- [EXERCISE REQUIREMENTS] The answer must be an exact copy of the records below, with every picture left out.

- [RECORDS FOR THE TASK]
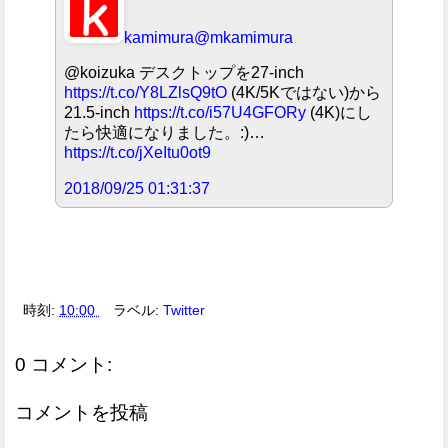
kamimura
@mkamimura
@koizuka デスクトップを27-inch
https://t.co/Y8LZlsQ9tO
(4K/5Kではない)から
21.5-inch
https://t.co/i57U4GFORy
(4K)にし
たら快適になりました。:)…
https://t.co/jXeItu0ot9
2018/09/25 01:31:37
時刻:
10:00
ラベル:
Twitter
0 コメント:
コメントを投稿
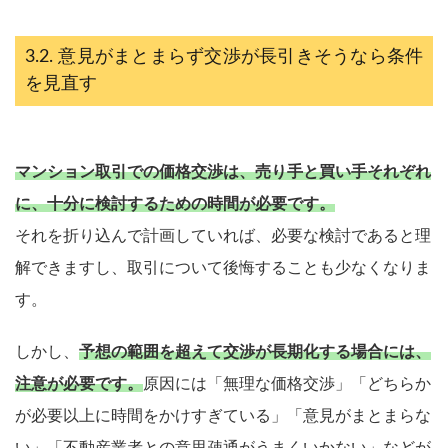
意見がまとまらず交渉が長引きそうなら条件
を見直す
マンション取引での価格交渉は、売り手と買い手それぞれ
に、十分に検討するための時間が必要です。
それを折り込んで計画していれば、必要な検討であると理
解できますし、取引について後悔することも少なくなりま
す。
しかし、
予想の範囲を超えて交渉が長期化する場合には、
注意が必要です。
原因には「無理な価格交渉」「どちらか
が必要以上に時間をかけすぎている」「意見がまとまらな
い」「不動産業者との意思疎通がうまくいかない」などが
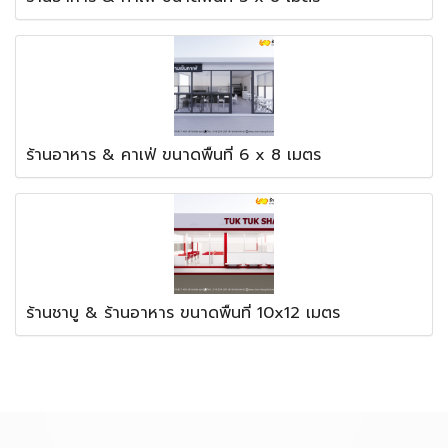
ร้านอาหาร & คาเฟ่ ขนาดพื้นที่ 6 x 8 เมตร
ร้านชาบู & ร้านอาหาร ขนาดพื้นที่ 10x12 เมตร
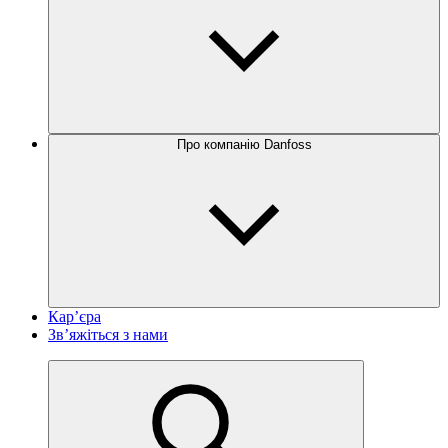
Про компанію Danfoss
Кар’єра
Зв’яжіться з нами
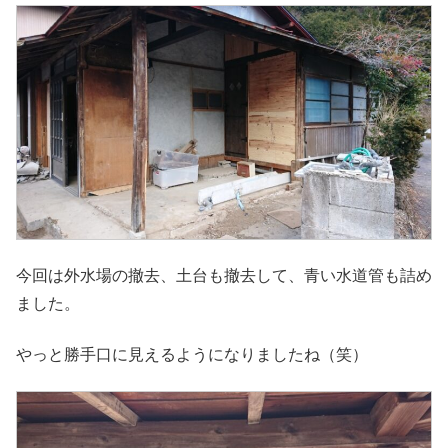
今回は外水場の撤去、土台も撤去して、青い水道管も詰め
ました。
やっと勝手口に見えるようになりましたね（笑）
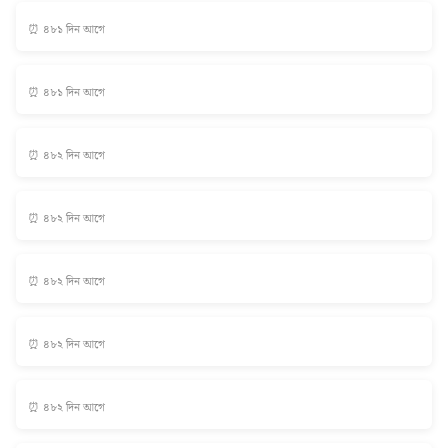
⏰ ৪৮১ দিন আগে
⏰ ৪৮১ দিন আগে
⏰ ৪৮২ দিন আগে
⏰ ৪৮২ দিন আগে
⏰ ৪৮২ দিন আগে
⏰ ৪৮২ দিন আগে
⏰ ৪৮২ দিন আগে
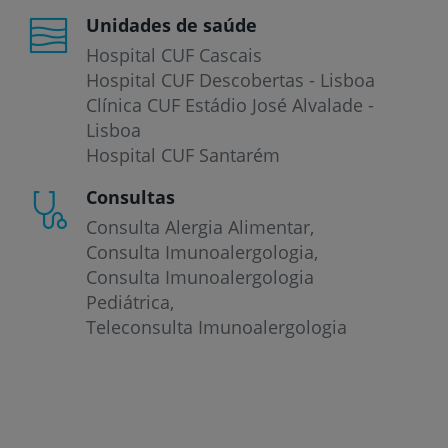
Unidades de saúde
Hospital CUF Cascais
Hospital CUF Descobertas - Lisboa
Clínica CUF Estádio José Alvalade -
Lisboa
Hospital CUF Santarém
Consultas
Consulta Alergia Alimentar
Consulta Imunoalergologia
Consulta Imunoalergologia
Pediátrica
Teleconsulta Imunoalergologia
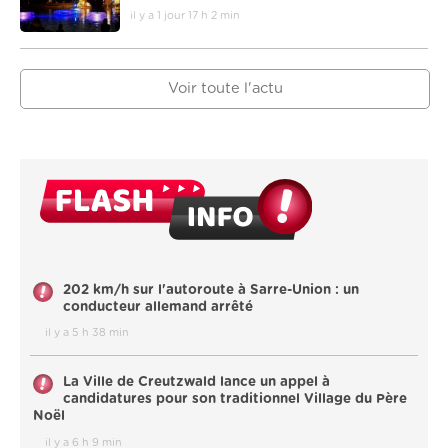
il y a 1 jour 17 h 2 min
Voir toute l'actu
202 km/h sur l'autoroute à Sarre-Union : un
conducteur allemand arrêté
il y a 5 h 38 min
La Ville de Creutzwald lance un appel à
candidatures pour son traditionnel Village du Père
Noël
il y a 6 h 9 min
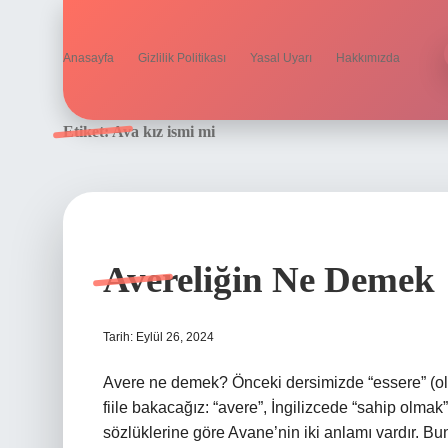
Anasayfa
Gizlilik Politikası
Yasal Uyarı
Hakkımızda
Etiket:
Ava kız ismi mi
Avereliğin Ne Demek
Tarih: Eylül 26, 2024
Avere ne demek? Önceki dersimizde “essere” (olma
fiile bakacağız: “avere”, İngilizcede “sahip olm
sözlüklerine göre Avane’nin iki anlamı vardır. Bu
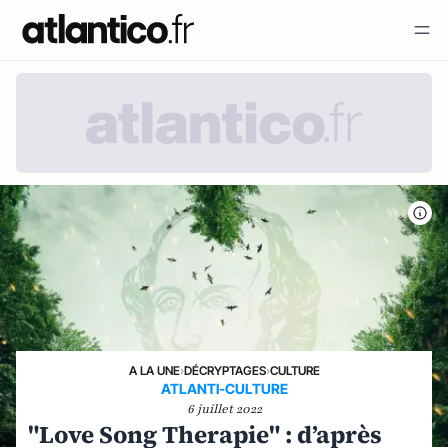
A LA UNE
›
DÉCRYPTAGES
›
CULTURE
ATLANTI-CULTURE
6 juillet 2022
"Love Song Therapie" : d’après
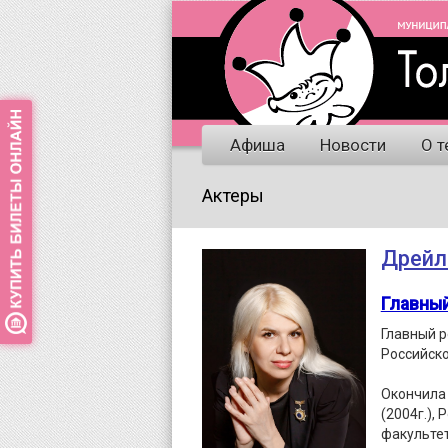
Афиша
Новости
О т
Актеры
Дрейл
Главны
Главный р
Российско
Окончила
(2004г.),
факультет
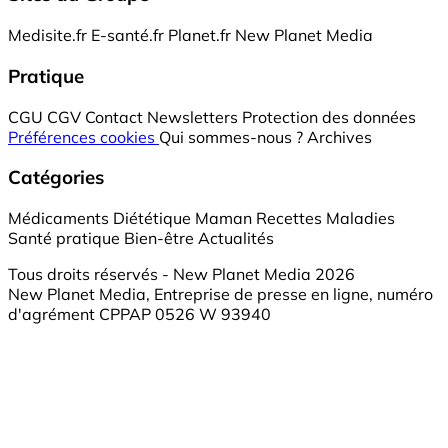
Medisite.fr
E-santé.fr
Planet.fr
New Planet Media
Pratique
CGU
CGV
Contact
Newsletters
Protection des données
Préférences cookies
Qui sommes-nous ?
Archives
Catégories
Médicaments
Diététique
Maman
Recettes
Maladies
Santé pratique
Bien-être
Actualités
Tous droits réservés - New Planet Media 2026
New Planet Media, Entreprise de presse en ligne, numéro
d'agrément CPPAP 0526 W 93940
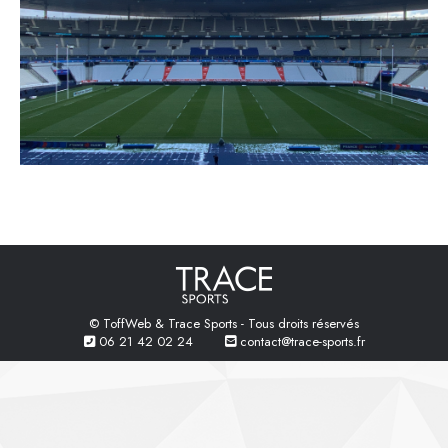
© ToffWeb & Trace Sports - Tous droits réservés
06 21 42 02 24
contact@trace-sports.fr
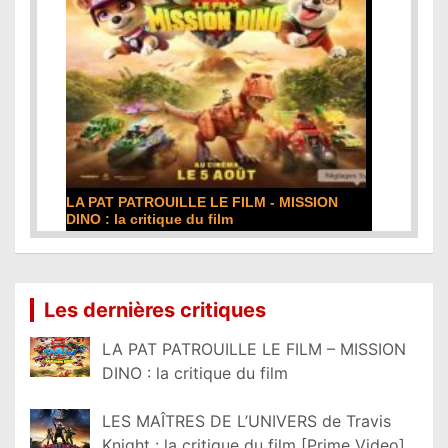
LA PAT PATROUILLE LE FILM - MISSION
DINO : la critique du film
Lire la suite...
Les dernières critiques
LA PAT PATROUILLE LE FILM – MISSION
DINO : la critique du film
LES MAÎTRES DE L’UNIVERS de Travis
Knight : la critique du film [Prime Video]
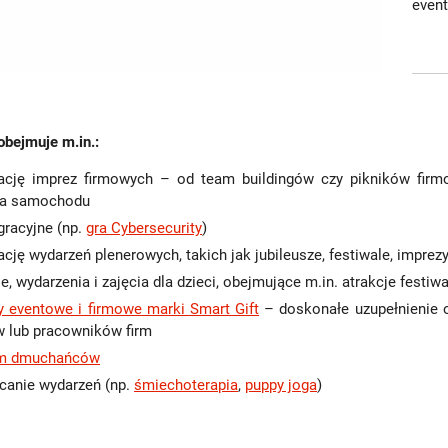
event
 obejmuje m.in.:
ację imprez firmowych – od team buildingów czy pikników firmo
ra samochodu
egracyjne (np.
gra Cybersecurity
)
ację wydarzeń plenerowych, takich jak jubileusze, festiwale, imprezy
e, wydarzenia i zajęcia dla dzieci, obejmujące m.in. atrakcje festiwa
y eventowe i firmowe marki Smart Gift
– doskonałe uzupełnienie o
w lub pracowników firm
m dmuchańców
canie wydarzeń (np.
śmiechoterapia
,
puppy joga
)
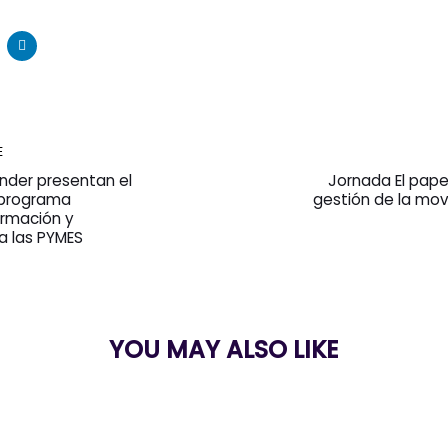
Next
E
Article
nder presentan el
Jornada El papel
 programa
gestión de la mov
ormación y
a las PYMES
YOU MAY ALSO LIKE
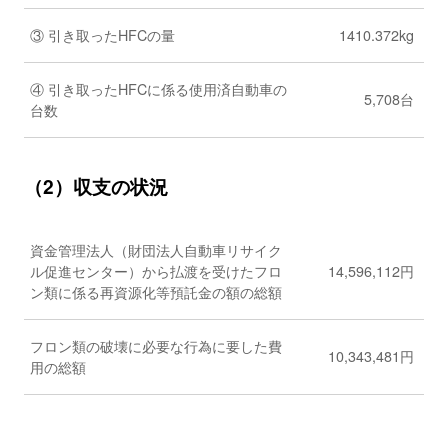
③ 引き取ったHFCの量
1410.372kg
④ 引き取ったHFCに係る使用済自動車の
5,708台
台数
（2）収支の状況
資金管理法人（財団法人自動車リサイク
ル促進センター）から払渡を受けたフロ
14,596,112円
ン類に係る再資源化等預託金の額の総額
フロン類の破壊に必要な行為に要した費
10,343,481円
用の総額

- [FINISHED TASK]
kamimura
@mkamimura
@koizuka デスクトップを27-inch
https://t.co/Y8LZlsQ9tO
(4K/5Kではない)から
21.5-inch
https://t.co/i57U4GFORy
(4K)にし
たら快適になりました。:)…
https://t.co/jXeItu0ot9
2018/09/25 01:31:37
時刻:
10:00
ラベル:
Twitter
0 コメント:
コメントを投稿
意見がまとまらず交渉が長引きそうなら条件
を見直す
マンション取引での価格交渉は、売り手と買い手それぞれ
に、十分に検討するための時間が必要です。
それを折り込んで計画していれば、必要な検討であると理
解できますし、取引について後悔することも少なくなりま
す。
しかし、
予想の範囲を超えて交渉が長期化する場合には、
注意が必要です。
原因には「無理な価格交渉」「どちらか
が必要以上に時間をかけすぎている」「意見がまとまらな
い」「不動産業者との意思疎通がうまくいかない」などが
ร้านอาหาร & คาเฟ่ ขนาดพื้นที่ 6 x 8 เมตร
ร้านชาบู & ร้านอาหาร ขนาดพื้นที่ 10x12 เมตร
Про компанію Danfoss
Кар’єра
Зв’яжіться з нами
今回は外水場の撤去、土台も撤去して、青い水道管も詰め
ました。
やっと勝手口に見えるようになりましたね（笑）
⏰ ৪৮১ দিন আগে
⏰ ৪৮১ দিন আগে
⏰ ৪৮২ দিন আগে
⏰ ৪৮২ দিন আগে
⏰ ৪৮২ দিন আগে
⏰ ৪৮২ দিন আগে
⏰ ৪৮২ দিন আগে
Unidades de saúde
Hospital CUF Cascais
Hospital CUF Descobertas - Lisboa
Clínica CUF Estádio José Alvalade -
Lisboa
Hospital CUF Santarém
Consultas
Consulta Alergia Alimentar
Consulta Imunoalergologia
Consulta Imunoalergologia
Pediátrica
Teleconsulta Imunoalergologia
il y a 1 jour 17 h 2 min
Voir toute l'actu
202 km/h sur l'autoroute à Sarre-Union : un
conducteur allemand arrêté
il y a 5 h 38 min
La Ville de Creutzwald lance un appel à
candidatures pour son traditionnel Village du Père
Noël
il y a 6 h 9 min
Anasayfa
Gizlilik Politikası
Yasal Uyarı
Hakkımızda
Etiket:
Ava kız ismi mi
Avereliğin Ne Demek
Tarih: Eylül 26, 2024
Avere ne demek? Önceki dersimizde “essere” (olma
fiile bakacağız: “avere”, İngilizcede “sahip olm
sözlüklerine göre Avane’nin iki anlamı vardır. Bu
A LA UNE
›
DÉCRYPTAGES
›
CULTURE
ATLANTI-CULTURE
6 juillet 2022
"Love Song Therapie" : d’après
Афиша
Новости
О т
Актеры
Дрейл
Главны
Главный р
Российско
Окончила
(2004г.),
факультет
Medisite.fr
E-santé.fr
Planet.fr
New Planet Media
Pratique
CGU
CGV
Contact
Newsletters
Protection des données
Préférences cookies
Qui sommes-nous ?
Archives
Catégories
Médicaments
Diététique
Maman
Recettes
Maladies
Santé pratique
Bien-être
Actualités
Tous droits réservés - New Planet Media 2026
New Planet Media, Entreprise de presse en ligne, numéro
d'agrément CPPAP 0526 W 93940
© ToffWeb & Trace Sports - Tous droits réservés
06 21 42 02 24
contact@trace-sports.fr
LA PAT PATROUILLE LE FILM - MISSION
DINO : la critique du film
Lire la suite...
Les dernières critiques
LA PAT PATROUILLE LE FILM – MISSION
DINO : la critique du film
LES MAÎTRES DE L’UNIVERS de Travis
Knight : la critique du film [Prime Video]
event
 obejmuje m.in.:
ację imprez firmowych – od team buildingów czy pikników firmo
ra samochodu
egracyjne (np.
gra Cybersecurity
)
ację wydarzeń plenerowych, takich jak jubileusze, festiwale, imprezy
e, wydarzenia i zajęcia dla dzieci, obejmujące m.in. atrakcje festiwa
y eventowe i firmowe marki Smart Gift
– doskonałe uzupełnienie o
w lub pracowników firm
m dmuchańców
canie wydarzeń (np.
śmiechoterapia
,
puppy joga
)
Next
E
Article
nder presentan el
Jornada El papel
 programa
gestión de la mov
ormación y
a las PYMES
YOU MAY ALSO LIKE
③ 引き取ったHFCの量
1410.372kg
④ 引き取ったHFCに係る使用済自動車の
5,708台
台数
（2）収支の状況
資金管理法人（財団法人自動車リサイク
ル促進センター）から払渡を受けたフロ
14,596,112円
ン類に係る再資源化等預託金の額の総額
フロン類の破壊に必要な行為に要した費
10,343,481円
用の総額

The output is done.